WRKDSKSTS shows utilisation per ASP. If the system ASP is running high:

  • Clean up old spooled files and job logs
  • Clear work files and temporary objects in QTEMP and work libraries
  • Check for runaway journals consuming space with WRKJRN
  • Move user data to a user ASP if one is available

Useful SQL views for operational monitoring

The QSYS2 schema includes views that make operational monitoring scriptable and automatable:

-- Jobs currently waiting on locks
SELECT JOB_NAME, JOB_STATUS, SUBSYSTEM, FUNCTION
  FROM QSYS2.JOB_INFO
  WHERE JOB_STATUS = 'LCKW'
  ORDER BY JOB_NAME

-- Jobs in message wait
SELECT JOB_NAME, JOB_STATUS, SUBSYSTEM
  FROM QSYS2.JOB_INFO
  WHERE JOB_STATUS = 'MSGW'

-- Disk utilisation across all ASPs
SELECT ASP_NUMBER, TOTAL_CAPACITY, TOTAL_CAPACITY_AVAILABLE,
       DEC(100 - (TOTAL_CAPACITY_AVAILABLE / TOTAL_CAPACITY * 100), 5, 1)
         AS PCT_USED
  FROM QSYS2.ASP_INFO
  ORDER BY ASP_NUMBER

-- Spooled files older than 30 days
SELECT JOB_NAME, SPOOLED_FILE_NAME, CREATE_TIMESTAMP, TOTAL_PAGES
  FROM QSYS2.OUTPUT_QUEUE_ENTRIES
  WHERE CREATE_TIMESTAMP < CURRENT_TIMESTAMP - 30 DAYS
  ORDER BY CREATE_TIMESTAMP

You can run these from ACS on a schedule, build them into monitoring programs, or use them as the basis for automated cleanup routines.
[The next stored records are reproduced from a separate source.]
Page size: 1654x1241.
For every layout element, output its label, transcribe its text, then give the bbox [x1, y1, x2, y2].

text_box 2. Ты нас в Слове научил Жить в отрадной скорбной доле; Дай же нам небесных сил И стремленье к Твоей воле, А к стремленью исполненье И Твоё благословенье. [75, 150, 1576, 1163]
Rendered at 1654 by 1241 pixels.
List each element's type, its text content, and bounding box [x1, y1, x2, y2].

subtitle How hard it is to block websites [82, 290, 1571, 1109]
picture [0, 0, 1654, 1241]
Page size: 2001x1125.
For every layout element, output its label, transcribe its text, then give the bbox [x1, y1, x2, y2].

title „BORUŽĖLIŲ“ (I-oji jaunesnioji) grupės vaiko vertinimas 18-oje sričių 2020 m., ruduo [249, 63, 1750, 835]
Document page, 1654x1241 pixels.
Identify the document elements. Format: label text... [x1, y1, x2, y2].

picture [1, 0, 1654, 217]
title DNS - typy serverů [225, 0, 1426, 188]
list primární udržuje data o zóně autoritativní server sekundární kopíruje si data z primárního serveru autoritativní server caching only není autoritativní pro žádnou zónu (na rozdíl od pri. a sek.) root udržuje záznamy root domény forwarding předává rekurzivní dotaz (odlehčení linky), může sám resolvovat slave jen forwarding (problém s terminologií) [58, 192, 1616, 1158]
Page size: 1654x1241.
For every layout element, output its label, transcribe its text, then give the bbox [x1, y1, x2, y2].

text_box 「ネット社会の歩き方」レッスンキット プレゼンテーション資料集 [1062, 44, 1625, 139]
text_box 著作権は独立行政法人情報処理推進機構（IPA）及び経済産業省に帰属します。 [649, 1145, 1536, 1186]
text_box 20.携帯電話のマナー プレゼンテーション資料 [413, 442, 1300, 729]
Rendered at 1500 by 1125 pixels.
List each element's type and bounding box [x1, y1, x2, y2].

The commands worth bookmarking

If you are new to IBM i operations, these are the commands to have ready:

  • WRKACTJOB — what is running right now
  • WRKSYSSTS — CPU and memory at a glance
  • WRKDSKSTS — disk space
  • WRKJOBQ — what is waiting to run
  • WRKOUTQ — what output is waiting
  • WRKOBJLCK — who holds a lock on an object
  • DSPJOBLOG — why did that job fail
  • WRKJOBSCDE — what is scheduled to run

None of these change anything. They are all read-only views of system state. Get comfortable running them freely — the system will not break from looking at it.